Hubble Telescope snapped the image of a double quasar inside the merged galaxy. The double quasar in reality 10,000 light years apart and will eventually collide and form a supermassive black hole. (Image Credit : NASA, ESA, Yu Shen, Hsiang Chih Hwang, Nadia Zakamska)

The world’s biggest observatory telescope searched so many things about the universe and about its past, but they didn’t find any dual quasar. So they thought dual quasar no longer exist. 

According to the previous observation over the intervening 10 billion years of the universe, small galaxies merged into today’s giant elliptical galaxies. And quasars merged to become a gargantuan or super-massive black hole at its center.

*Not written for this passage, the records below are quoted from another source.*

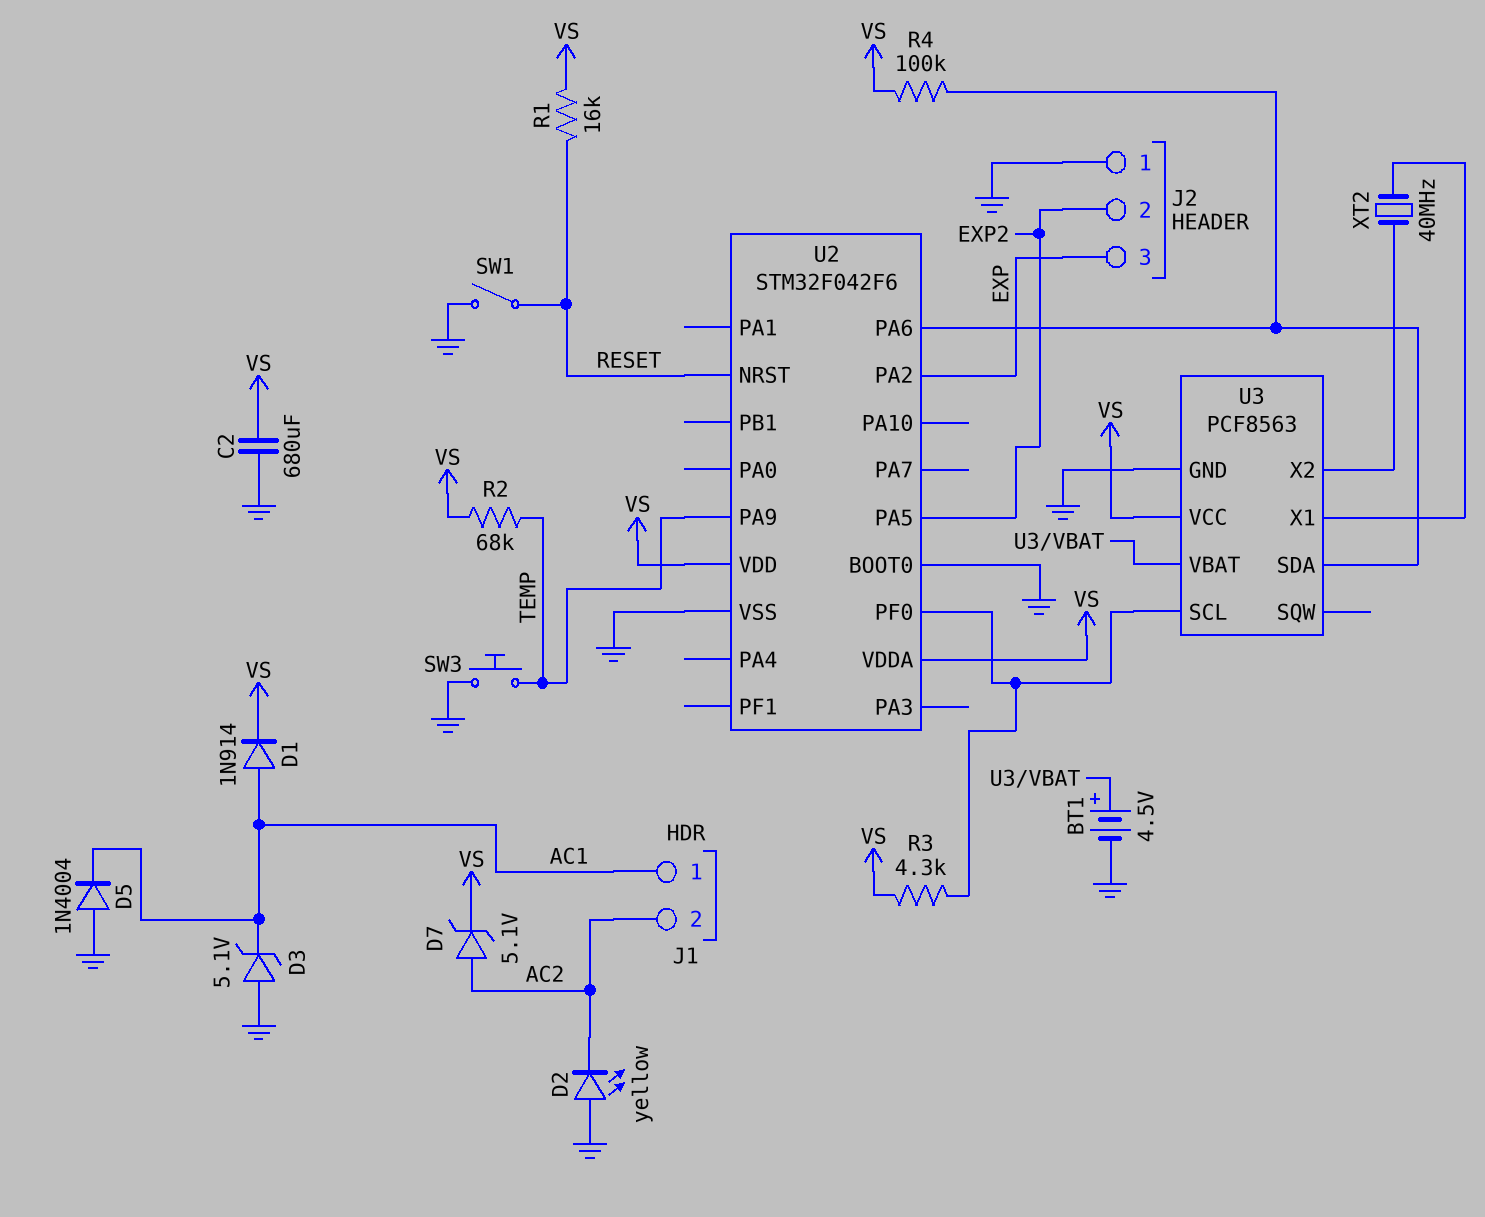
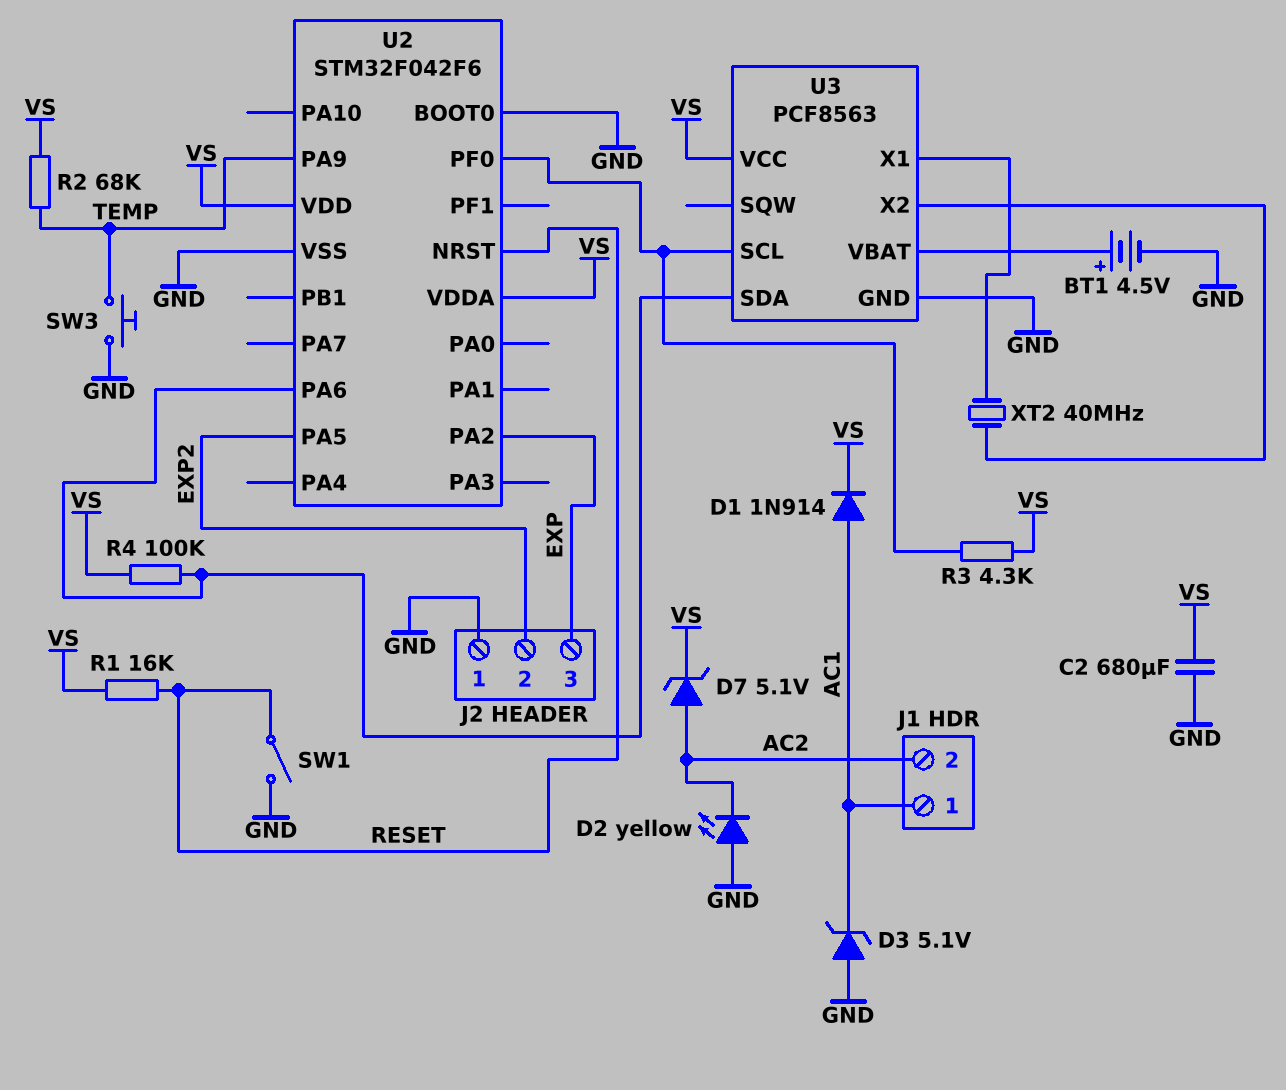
D5: diode 1N4004 (A GND, K AC1) -> none

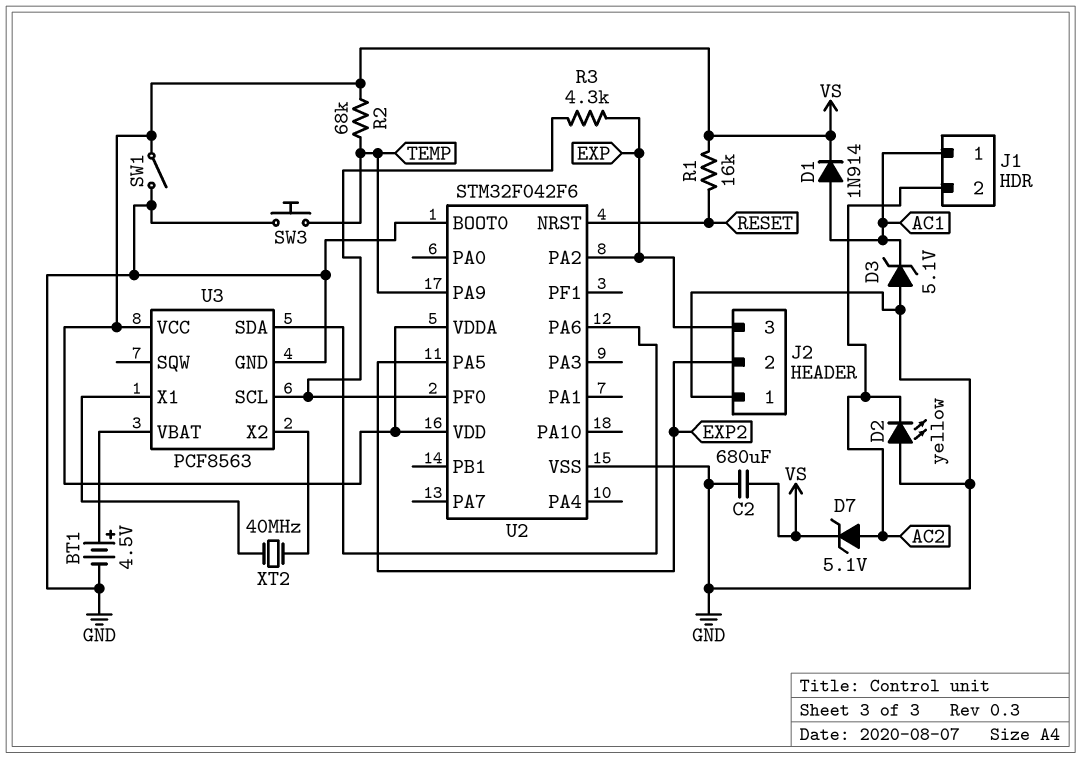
R3: 4.3k (U2/PF0, VS) -> 4.3k (EXP, U2/PF0)
R4: 100k (U2/PA6, VS) -> none
SW1: switch (GND, RESET) -> switch (GND, VS)

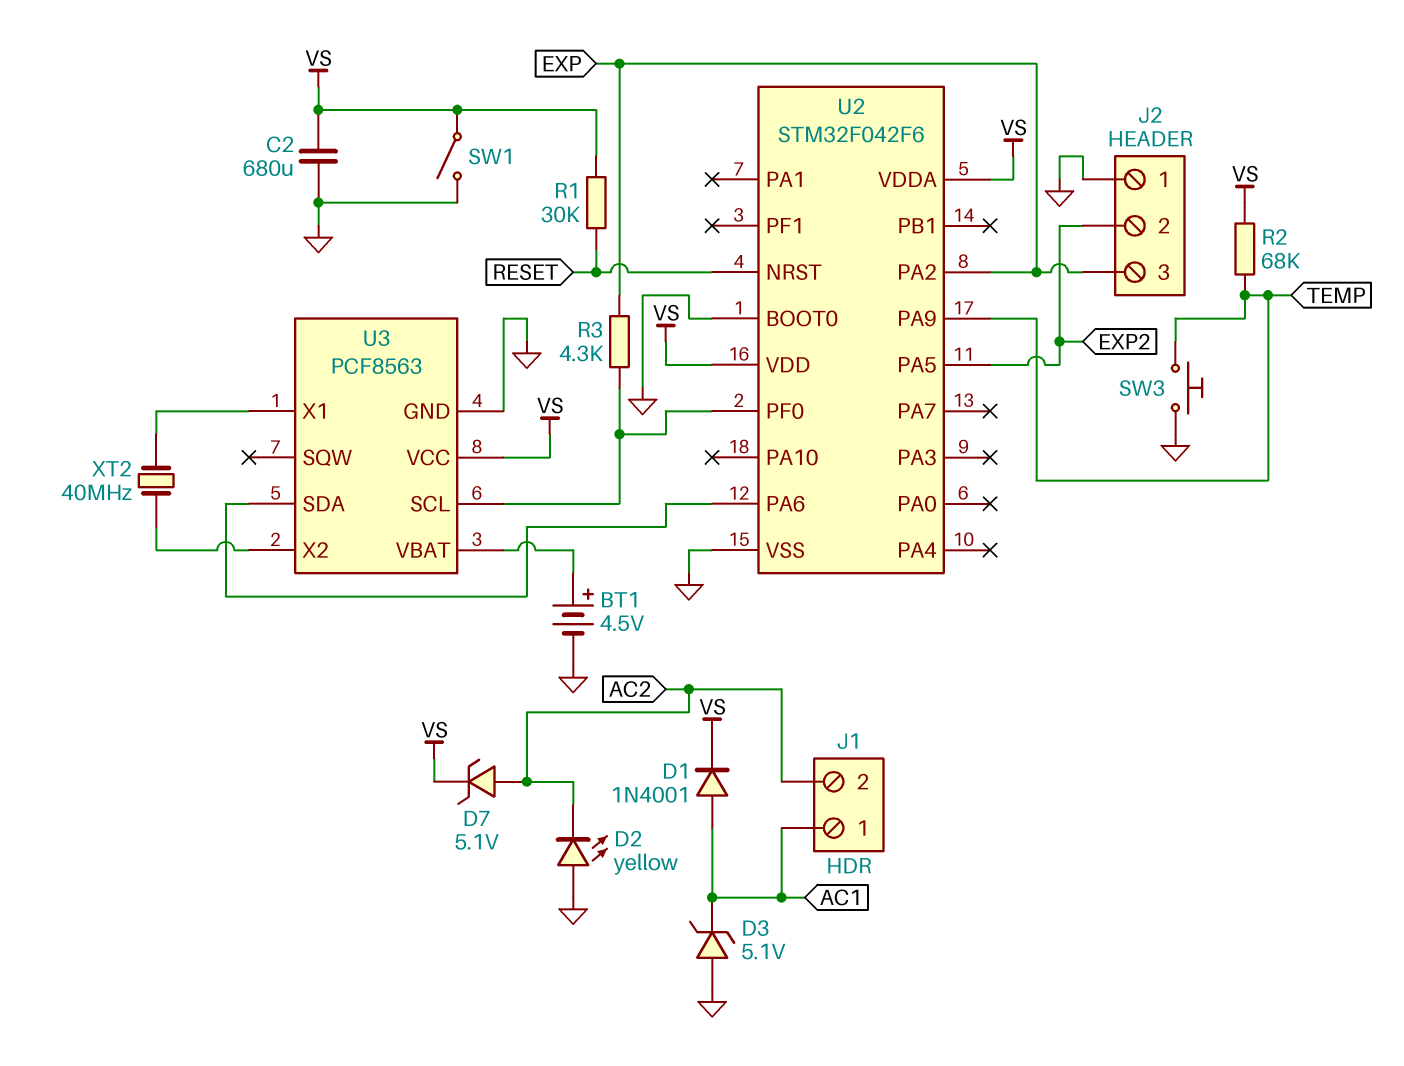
D1: diode 1N914 (A AC1, K VS) -> diode 1N4001 (A AC1, K VS)
R1: 16k (RESET, VS) -> 30k (RESET, VS)

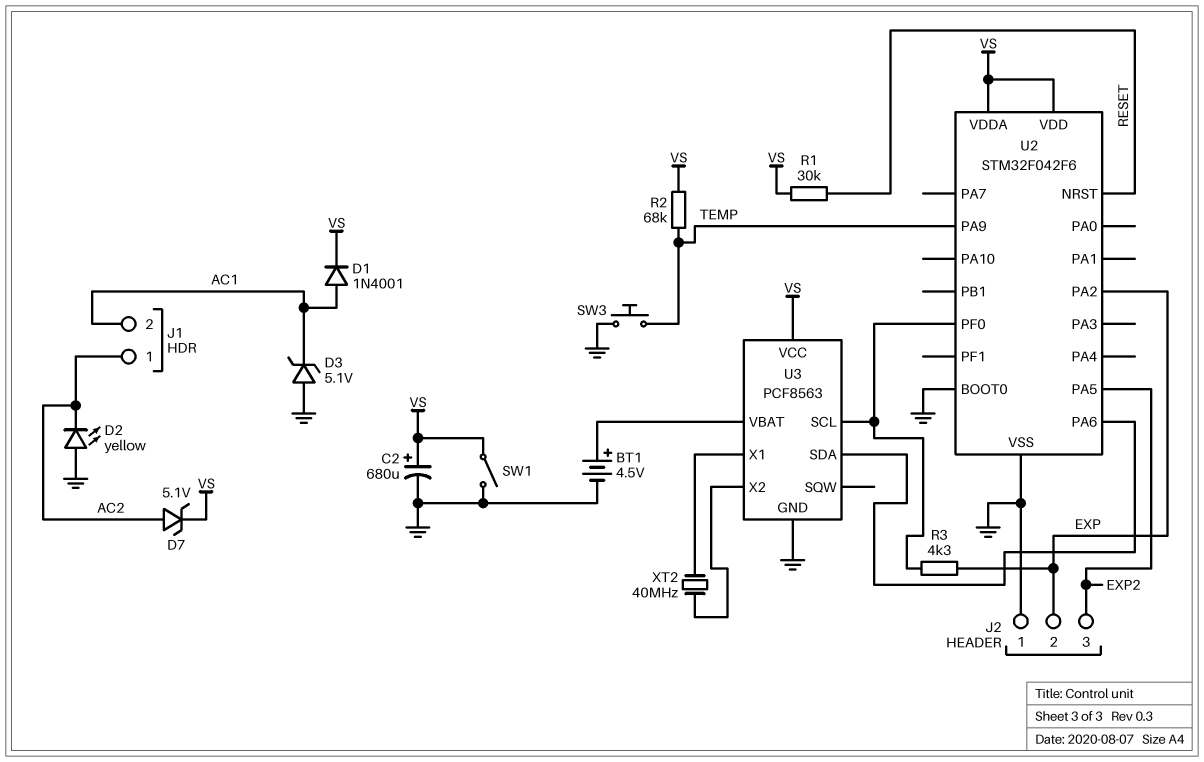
C2: 680uF (GND, VS) -> 680uF (plus VS, minus GND)
J1 pin 1: AC1 -> AC2
J1 pin 2: AC2 -> AC1
J2 pin 2: EXP2 -> EXP
J2 pin 3: EXP -> EXP2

The nearby giant elliptical galaxy M87, has a monstrous black hole weighing 6.5 billion times the mass of our sun.

Maybe this black hole grew from one or more galaxy mergers over the past billions of years.

Astronomers believed and the evidence supports the idea that today’s large galaxies are formed from the merging of the smaller galaxies. 

During that process, a pair of supermassive black holes are formed within the merging of galaxies.

These new findings about the dual quasar opened a door of new possibilities to study the billions of years old galaxies’ formation from different points of view.

Knowing about the progenitor population of black holes will eventually tell us about the emergence of supermassive black holes in the early universe, and how frequent those mergers could be,” said Chen

Xin Liu the University of Illinois at Urbana-Champaign said that “We’re starting to unveil this tip of the iceberg of the early binary quasar populationThis is the uniqueness of this study. It is actually telling us that this population exists, and now we have a method to identify double quasars that are separated by less than the size of a single galaxy.”